THURSDAY: Dennis O’Neil
The recall of the Mars Attacks cards was not the end of the story in the early 60’s. At least some of the cards found their way back into the marketplace very shortly after the controversy. Given that I wasn’t quite 10 years old yet at the time, I can’t nail down the exact year, but given the impact those cards had on me, I do remember a surprising amount of details.
It was October in Detroit, and a discount department store chain named Arlan’s was selling cellophane packages containing several dozen single trading cards, each individually wrapped, for distribution as halloween ‘candy’. The wrappers were a bright red, with the words “Trading Card and Gum” printed in white, along with some other small graphic images framing the text. My parents had picked up several packages of these for the local trick-or-treaters, not all of which wound up being handed out that night. My younger sibs and I were given the remaining cards to open up the following morning.
Personally hoping for Topps baseball cards, which I was avidly collecting at that time, I was disappointed by the first few single-card ‘packs’ I opened: funny valentines, football, some other humor stuff. Then came the first of what we took to calling “Martian cards” – #18, “A Soldier Fights Back”, with the preview of “Burning Flesh” on the back. We were hooked!
Significantly pleading with my folks got us back to Arlan’s, where we were able to purchase a couple of additional cello bags of the cards. We were ultimately able to assemble 53 cards of the 55 card set – all but card #1, and one of the cards in the mid-30’s, which name I can’t remember. I have no idea what ultimately happened to that near-complete set: my brother and I turned up other early-to-mid 60’s gum cards digging through closets before Mom sold the house 20+ years ago, but our beloved “Martian cards” weren’t among the treasures.
Prior to the release of the 1994 reprints, the two of us spent several years visiting card shops, flea markets, and other collectible venues assembling a full set of cards from scratch, typically acquiring one or two at a time.
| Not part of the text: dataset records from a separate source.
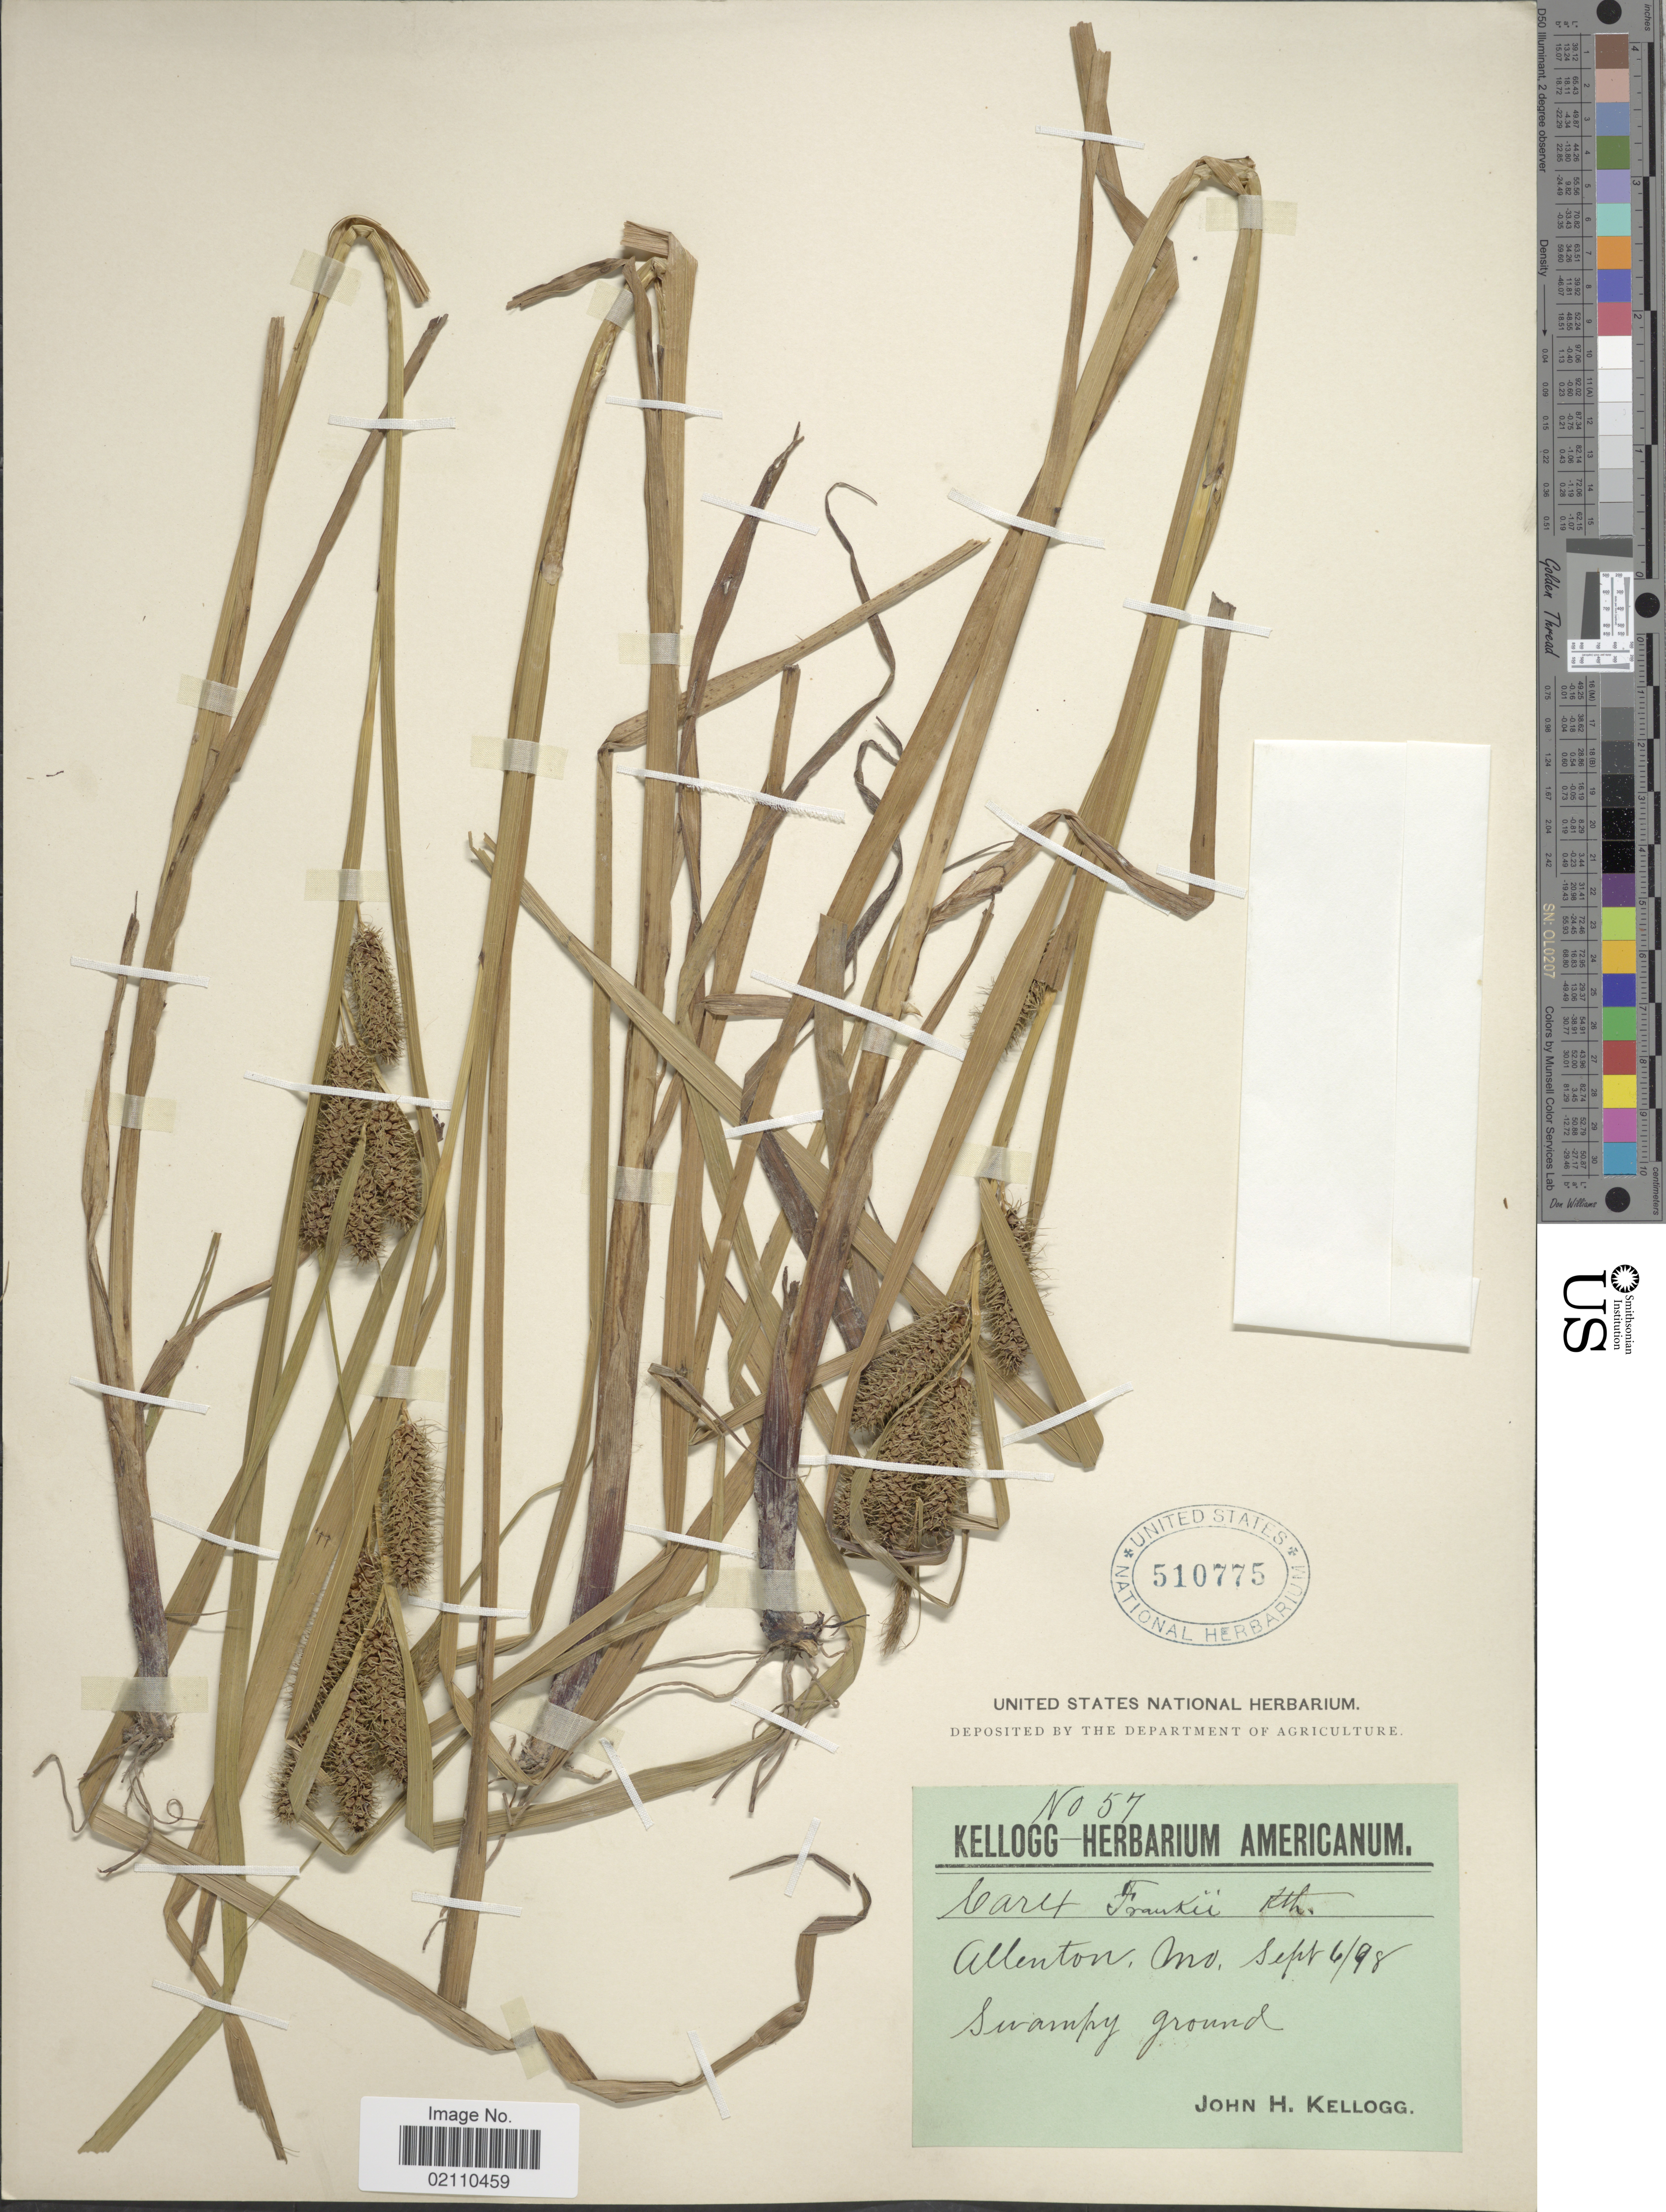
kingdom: Plantae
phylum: Tracheophyta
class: Liliopsida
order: Poales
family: Cyperaceae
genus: Carex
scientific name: Carex frankii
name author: Kunth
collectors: J. H. Kellogg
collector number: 57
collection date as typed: Transcribed d/m/y: 6/9/98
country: United States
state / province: Missouri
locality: Allenton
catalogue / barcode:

During all of that searching, I never found anybody else familiar with the cards being remaindered in the manner in which I’d first encountered them. But my personal experience still has me thinking that cards aren’t truly as scarce or limited as the hobby would have you believe!
I think a word of praise should be given for Topps’ 25th anniversary celebration set, the equally entertaining Dinosaurs Attack!
Intended as a thematic sequel to the original masterpiece, it featured equally gory art and an equally exciting story. A scientist invents a ray that can pull things from the past to the modern day, and he chooses to bring us dinosaurs, with the predictable results.
Didn’t make nearly as big an impact, but a great set in and of itself.